The June median sales price of $173,500. That's a decline of 15.4 percent from last year's level of $205,000. However, last month's figure is up from $150,000 seen last February.

One important indicator showed improvement again in June.

Sales of troubled properties, known as lender-mediated, continue to decline as a portion of total sales.

Lender-mediated sales include foreclosures and transactions in which the lender agrees to accept less than the current mortgage balance.

In June, those sales represented 41 percent of the total. That was the second month in which lender-mediated transactions represented less than half of all closed sales.

In February, they reached 61 percent.

"Having 41 percent of our sales be foreclosures and short sales is still too high, but it's an improvement from six months ago," said Steve Havig, president of the Minneapolis Area Association of Realtors.

The prices of lender-mediated homes have started to tick up.
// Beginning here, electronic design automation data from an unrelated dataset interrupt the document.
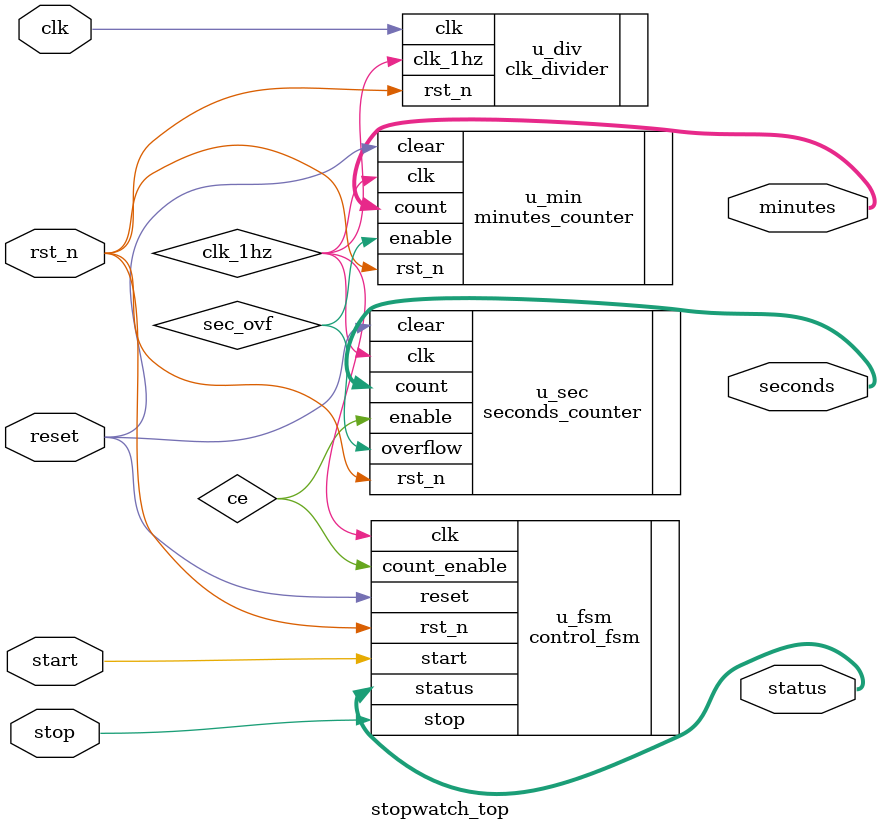
<source format=v>
module stopwatch_top#(parameter INPUT_FREQ = 100)
 (
    input wire clk,      
    input wire rst_n,
    input wire start,
    input wire stop,
    input wire reset,
    output wire [7:0] minutes,
    output wire [5:0] seconds,
    output wire [1:0] status
);
    wire clk_1hz;
    wire ce, sec_ovf;

    clk_divider #( .INPUT_FREQ(100) ) u_div (
        .clk(clk),
        .rst_n(rst_n),
        .clk_1hz(clk_1hz)
    );

    control_fsm u_fsm (
        .clk(clk_1hz), 
        .rst_n(rst_n), 
        .start(start), 
        .stop(stop), 
        .reset(reset),
        .status(status), 
        .count_enable(ce)
    );

    seconds_counter u_sec (
        .clk(clk_1hz), 
        .rst_n(rst_n), 
        .clear(reset), 
        .enable(ce),
        .count(seconds), 
        .overflow(sec_ovf)
    );


    minutes_counter u_min (
        .clk(clk_1hz), 
        .rst_n(rst_n), 
        .clear(reset), 
        .enable(sec_ovf), 
        .count(minutes)
    );

endmodule

</source>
That could be the result of first-time homebuyers entering the market to take advantage of an $8,000 tax credit that's part of the federal stimulus package.

The median price of lender-mediated homes sold in June reached $124,025, up from $119,900 in April.

The median price in traditional home sales was $210,000, slightly shy of the average over the previous five months.

According to the Minneapolis Area Association of Realtors, there are 7.3 months of supply available on the market. That indicator has been falling back down towards a balanced market of 5 to 6 months of supply.